Nous échangeons en permanence de l’information : C'est une nécessité car nous sommes faits de quelque 100 trillions de cellules et chacune d'entre elles est constituées d'environ 100 trillions d'atomes, qui furent à l'origine créés au sein d'une étoile. Les atomes de votre main peuvent très avoir été créés dans une autre étoile que ceux de votre pied, donc, par définition, nous sommes des êtres galactiques puisque les structures mêmes qui composent nos corps viennent de partout dans l'univers...Le modèle de la division cellulaire en Biologie correspond à la structure fondamentale du tissu de l'Espace (cosmologie) au sein duquel il se divise. Une chance, sinon nous ne serions probablement pas en mesure de coordonner les quelque 100-200 TRILLIONS de réactions chimiques qui se produisent chaque SECONDE au niveau cellulaire à l'intérieur du corps humain !

Toute l'information est holographique ; elle passe par les molécules d'eau qui structure ensuite l'ADN, et non l'inverse ; si l'on retire les 10 couches d'eau présentent dans la structure de l'ADN, plus rien ne se passe ! C'est aussi le cas pour la conscience ou le corps : les cellules s'organisent de façon très complexe à travers le champ d'informations par des feed-back avec l'eau. La même chose se produit avec le spin, le vortex : le tourbillonnement est là où se trouve notre singularité ; au centre se trouve la quiétude et plus on l'atteint plus la dynamique tourbillonnaire du spin augmente autour de nous et avec elle l'inspiration ou l'influence autour de nous. Tout cela même à la conscience que nous sommes UN ; c'est la plus haute connaissance, celle qui va nécessité de chacun-e des choix qui vont avoir un impact sur le champ morpho-génique; cela se fera par feedback successifs: nous donnons au champ de nouvelles informations dont il va tenir compte et nous donnant de nouvelles informations, etc. C'est dans l'énergie du vide que tous se trouve, notre lumière intérieure comme la force, le courage, la volonté, l'amour...

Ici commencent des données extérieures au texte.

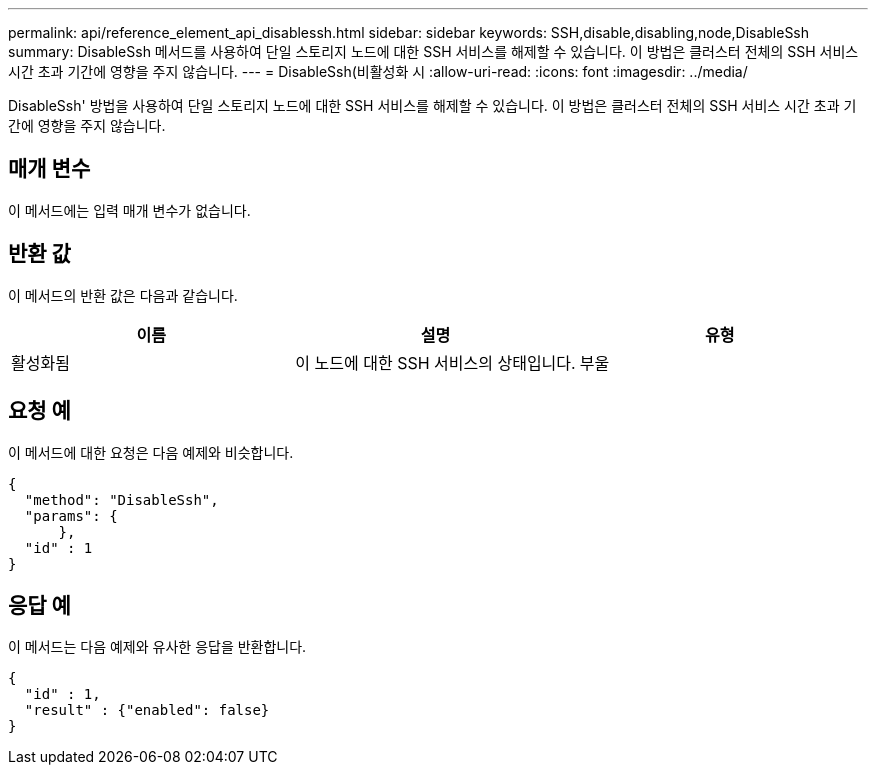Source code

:---
permalink: api/reference_element_api_disablessh.html 
sidebar: sidebar 
keywords: SSH,disable,disabling,node,DisableSsh 
summary: DisableSsh 메서드를 사용하여 단일 스토리지 노드에 대한 SSH 서비스를 해제할 수 있습니다. 이 방법은 클러스터 전체의 SSH 서비스 시간 초과 기간에 영향을 주지 않습니다. 
---
= DisableSsh(비활성화 시
:allow-uri-read: 
:icons: font
:imagesdir: ../media/


[role="lead"]
DisableSsh' 방법을 사용하여 단일 스토리지 노드에 대한 SSH 서비스를 해제할 수 있습니다. 이 방법은 클러스터 전체의 SSH 서비스 시간 초과 기간에 영향을 주지 않습니다.



== 매개 변수

이 메서드에는 입력 매개 변수가 없습니다.



== 반환 값

이 메서드의 반환 값은 다음과 같습니다.

|===
| 이름 | 설명 | 유형 


 a| 
활성화됨
 a| 
이 노드에 대한 SSH 서비스의 상태입니다.
 a| 
부울

|===


== 요청 예

이 메서드에 대한 요청은 다음 예제와 비슷합니다.

[listing]
----
{
  "method": "DisableSsh",
  "params": {
      },
  "id" : 1
}
----


== 응답 예

이 메서드는 다음 예제와 유사한 응답을 반환합니다.

[listing]
----
{
  "id" : 1,
  "result" : {"enabled": false}
}
----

Nous serons co-créateur d'une humanité nouvelle, sans cesse en direction de possibilités inexplorées, de perspectives multiples, sans culpabilité, haine de soi, haine de l’autre, sans nous pétrifier dans trop de cohérence, de pertinence ou de rigueur mais sans nous laisser dissoudre dans une subjectivité exacerbée; en attente et à l'écoute de ce que le divin peut nous donner : par des intuitions, des moments d'inspirations, des prémonitions, des heureux hasards, des coïncidences et des synchronicités. Une chose importe ici : l'interaction avec le divin (le champ, la matrice, le vide quantique, etc.) via notre Conscience cosmique qui fonctionne comme une antenne et les ondes gamma. Nous échangeons en permanence de l'information; nous disons continuellement au divin qui nous sommes et ce que nous désirons vivre, être, connaître, expérimenter. Mieux vaut en être conscient car nous disons par nos convictions intimes tout, y compris ce qui selon nous ne peut pas changer (nos maladies, nos chagrins, no blessures narcissiques et symboliques) ! Et si nous n'y croyons pas, ou si nous refusons d'interagir avec le divin, alors ce dernier va devoir nous respecter infiniment et ne pourra nous être favorable que de manière très limitée.